Что касается восстания трудящихся масс, то положение в Америке отличается от европейского, и здесь процесс разочарования, возможно, пойдет иным путем. Рабочие руки в Америке — это в основном иммигранты, все еще отделенные барьером языка и традиций от установившихся воззрений и обычаев. Пройдет еще много времени, прежде чем трудящиеся массы Америки станут такой же организованной силой и заговорят языком трудящихся Франции и Англии, где эксплуататор и эксплуатируемый принадлежат к одной нации и где нет всяких чужаков, «даго», которые срывали бы назревающий бунт.
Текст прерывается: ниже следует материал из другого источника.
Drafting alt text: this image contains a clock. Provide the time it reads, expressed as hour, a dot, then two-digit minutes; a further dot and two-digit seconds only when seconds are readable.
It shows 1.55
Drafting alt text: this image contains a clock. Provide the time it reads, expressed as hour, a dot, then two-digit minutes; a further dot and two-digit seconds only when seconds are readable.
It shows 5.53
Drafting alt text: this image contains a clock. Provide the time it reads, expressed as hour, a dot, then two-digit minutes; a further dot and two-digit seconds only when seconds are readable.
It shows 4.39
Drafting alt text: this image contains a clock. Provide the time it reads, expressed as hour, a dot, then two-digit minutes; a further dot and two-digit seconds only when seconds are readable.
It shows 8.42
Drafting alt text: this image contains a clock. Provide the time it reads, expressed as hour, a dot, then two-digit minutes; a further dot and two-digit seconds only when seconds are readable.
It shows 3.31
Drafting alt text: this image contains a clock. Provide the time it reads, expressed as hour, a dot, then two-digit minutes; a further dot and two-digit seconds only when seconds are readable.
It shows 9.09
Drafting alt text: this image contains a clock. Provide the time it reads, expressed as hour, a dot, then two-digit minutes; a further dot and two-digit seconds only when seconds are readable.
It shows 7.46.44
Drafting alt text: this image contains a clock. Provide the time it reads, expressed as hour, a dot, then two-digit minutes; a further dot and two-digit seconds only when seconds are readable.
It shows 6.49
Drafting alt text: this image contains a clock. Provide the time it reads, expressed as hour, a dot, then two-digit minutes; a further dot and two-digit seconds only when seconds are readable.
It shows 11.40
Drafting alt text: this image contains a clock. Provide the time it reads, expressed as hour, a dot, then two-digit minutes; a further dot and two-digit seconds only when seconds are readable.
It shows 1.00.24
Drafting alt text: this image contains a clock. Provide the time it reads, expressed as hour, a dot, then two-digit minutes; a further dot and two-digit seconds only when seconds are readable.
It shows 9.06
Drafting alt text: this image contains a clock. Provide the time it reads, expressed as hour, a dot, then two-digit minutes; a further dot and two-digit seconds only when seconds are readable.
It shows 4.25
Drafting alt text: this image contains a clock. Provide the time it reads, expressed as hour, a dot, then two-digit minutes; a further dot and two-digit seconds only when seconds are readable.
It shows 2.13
Но в остальном недоверие американцев к своим «избранникам» и ненависть к ним была и остается значительно более глубокой, чем в Европе. В Америке люди состоятельные и обладающие положением в обществе не занимаются сами политикой, и они с презрением отвергают всякие политические разговоры в «хорошем обществе» — это первое, что изумляет европейца, попавшего в Америку; правда, теперь под организованным давлением общественного мнения люди образованные и богатые не сторонятся больше политики, но, возвращаясь к государственной деятельности, они явно стремятся обуздать демократию личной властью и скорее предпочитают отдать все дела в руки деспотичных мэров или президентов, чем развивать демократию.